My breakups have been the things that have propelled me forward, shifted the way I see things, transformed the actions I take. Yes, I felt hurt and pain, but I also gained strength and resiliency.

In the Wizard of Oz, when Dorothy returns to Kansas at the end of the movie, she is home but forever changed -- back where she started and yet different somehow -- wiser and stronger because of all the people she met while she was in Oz.

I feel the same way about my relationships. When they haven't worked out, though I ended up back where I started, I was different somehow -- changed for the better and prepared to claim new possibilities.

Let me explain.

My first love was Adam -- my college boyfriend. We met at a party senior year, and from the moment of our first conversation, we were inseparable.

I think it was his smart sense of humor that first attracted me to him, but he is probably best described as one of the most logical and rational people you'll ever meet. Decisions for him were always a careful weighing of all the elements. Timelines, checklists, venn diagrams -- you name it, he had one going.

I was, of course, sad to lose my first love after two years together. But, as a result of our two-year relationship, I had learned how to be more thoughtful and purposeful with my decisions. Because of our time together, I'm now better able to figure out where I want to go and what I need to do to get there.

After our relationship ended, I took this newfound ability, coupled with my desire for a fresh start (a desire that I find often goes hand in hand with my breakups), and made the decision to enroll in graduate school -- a decision which in hindsight is one of the best I've ever made.

My second love was Ben. A mutual friend introduced us during my last year of school, and I've yet to encounter someone more kind, loving or devoted. From heartfelt notes to my favorite dinner waiting when I had a long day -- I couldn't have asked for a better boyfriend.

Though we dated only a year, my breakup with him was my hardest (we're talking four pints of Haagen-Dazs). But from Ben, I learned to be more open and vulnerable in my relationships, to share my heart and my feelings more fully, to be more giving.

After our relationship ended, I decided to move to San Francisco and create a new life for myself -- a life that, because of what he gave me, is filled with deeper and more meaningful relationships than I ever experienced in the past.

Lastly, and up until a year ago, there was Liam. I met him shortly after I moved to San Francisco at a friend's BBQ. He was strong and confident with an ardent desire to change the world -- a desire that was accompanied by unstoppable action.

Liam inspired me with his boldness and authenticity. After a year and a half with him, I'm now able to speak up and ask for what I want. I'm now able to confront situations head on. I now think big instead of small.
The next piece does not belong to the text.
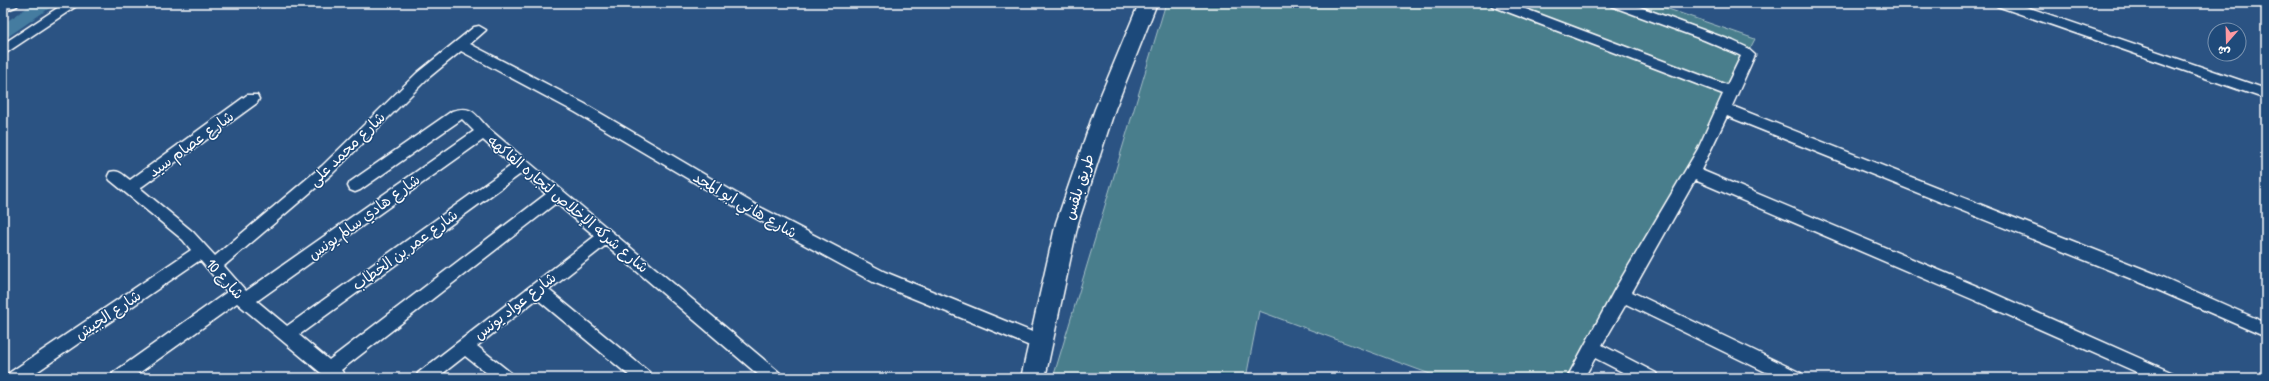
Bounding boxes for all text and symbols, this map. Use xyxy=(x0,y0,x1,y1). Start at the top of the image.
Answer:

And it was through his commitment to having an impact on the world that I found my own strength and sense of purpose.

After my relationship ended with Liam, I was emboldened to leave my job to start my own company -- something I never would have thought to do, or had the courage to do, until I met him.

The people I've shared my life with have unmistakably shaped me. And although I had to face sadness and heartbreak, I was also given the gifts of greater wisdom, heart and courage.
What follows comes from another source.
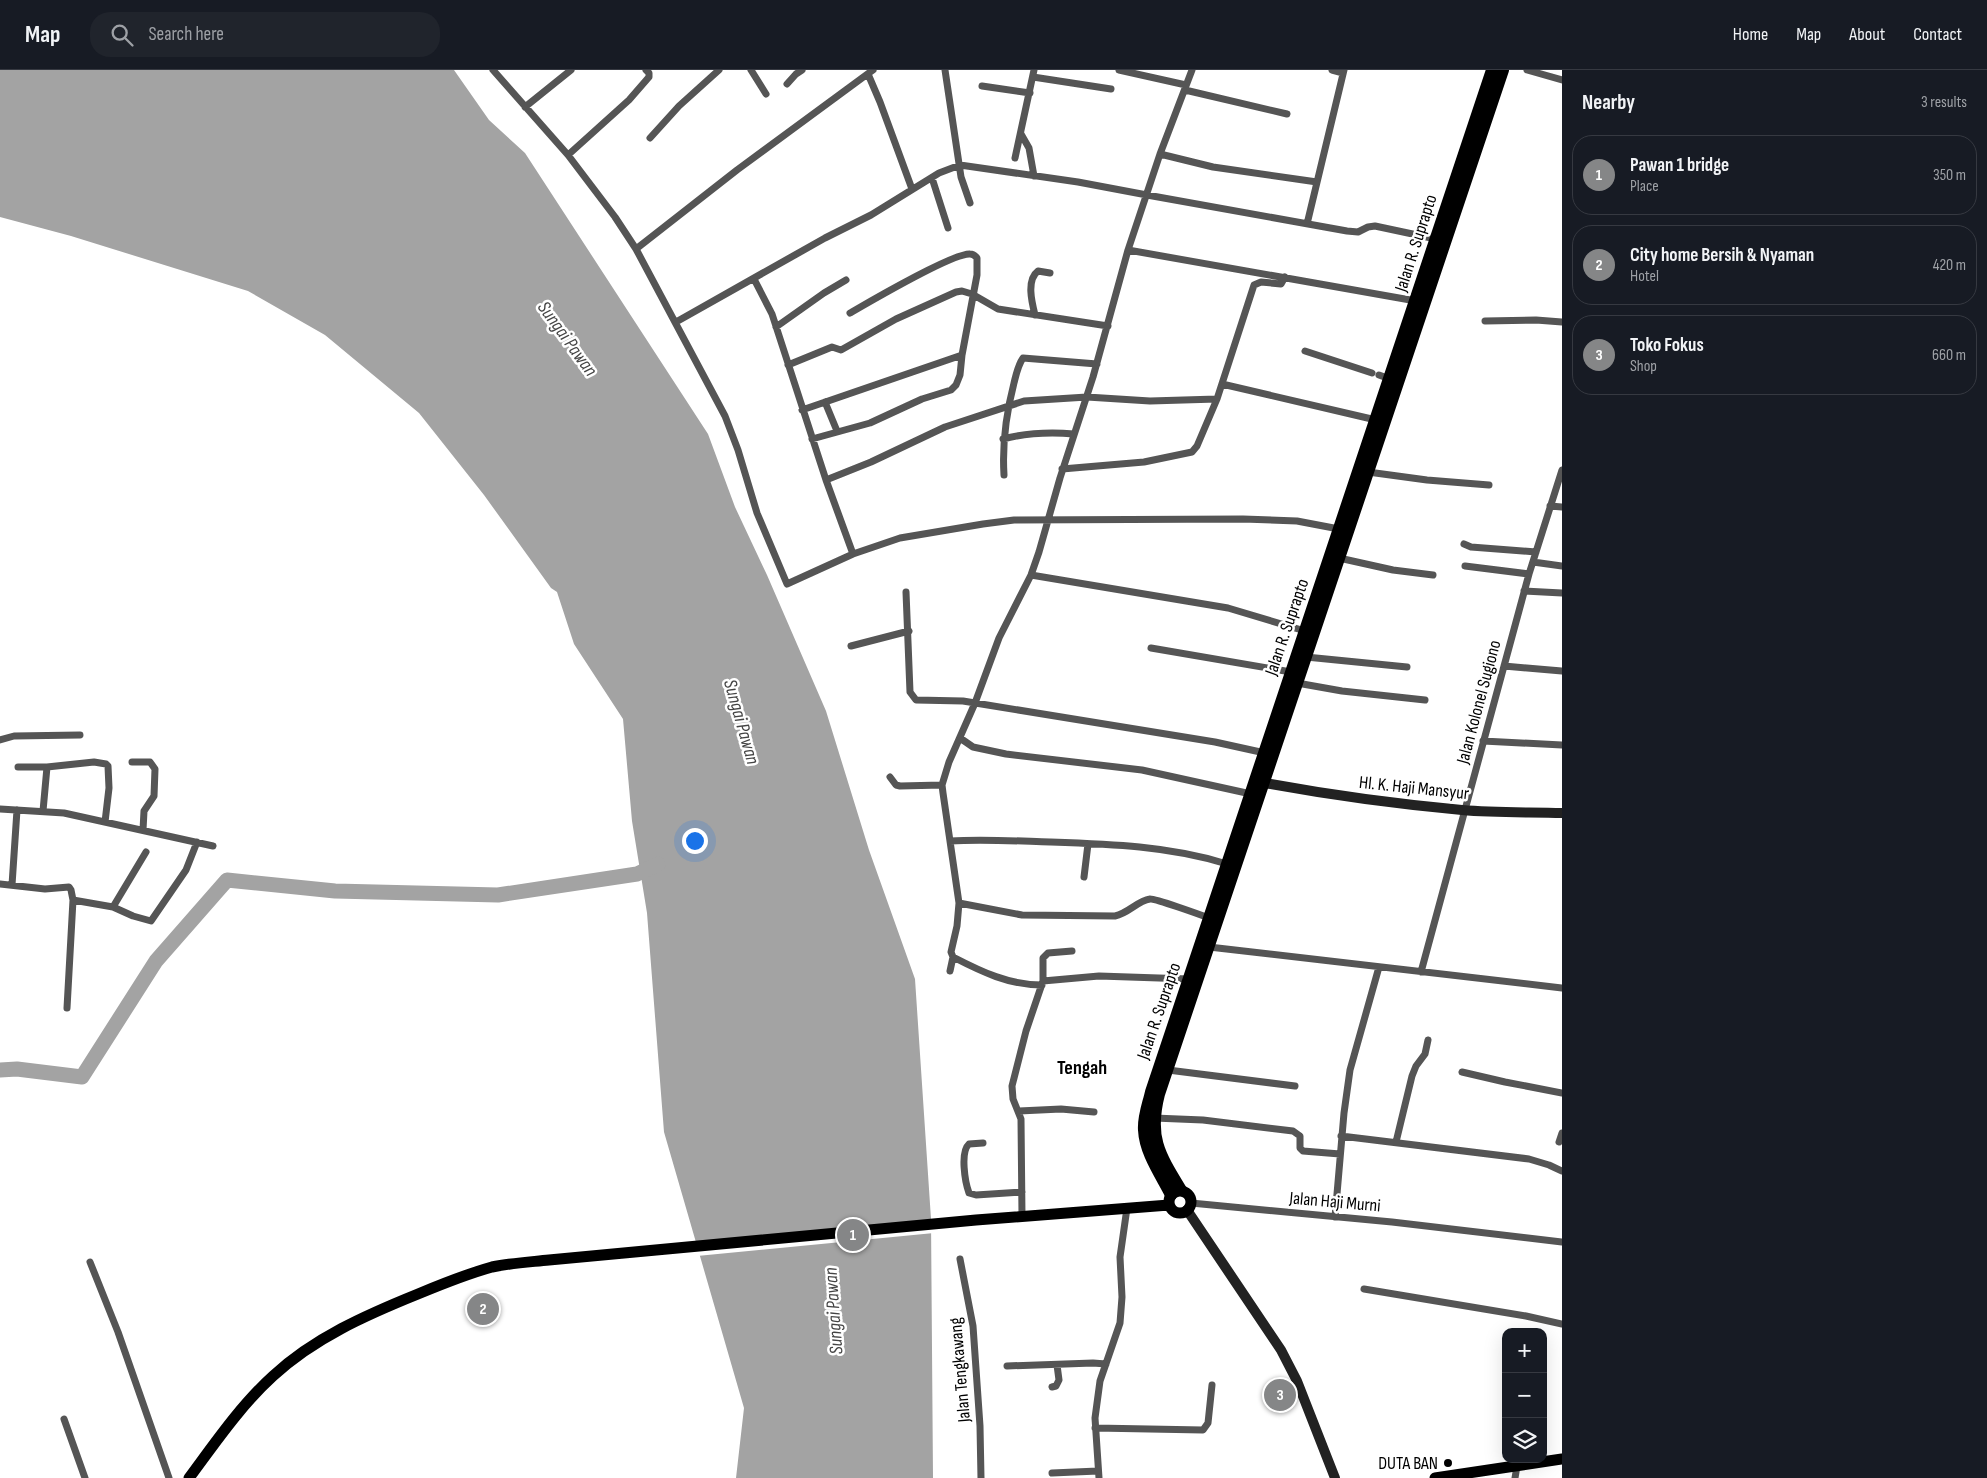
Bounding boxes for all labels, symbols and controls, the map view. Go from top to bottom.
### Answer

Every profound relationship you have, whether it lasts or not, is a chance to grow -- a chance to experience love and joy and, unfortunately, loss and sadness too -- but I've found that as long as you move forward from these relationships with something learned, something gained, transformed for the better somehow, they don't hold power over you. Instead, you become empowered by them.

So, yes, my breakups were sad... but in hindsight they were breakthroughs, and I wouldn't trade them for the combination of head, heart, and strength that I now embody because of them.

What breakthroughs have come from your breakups?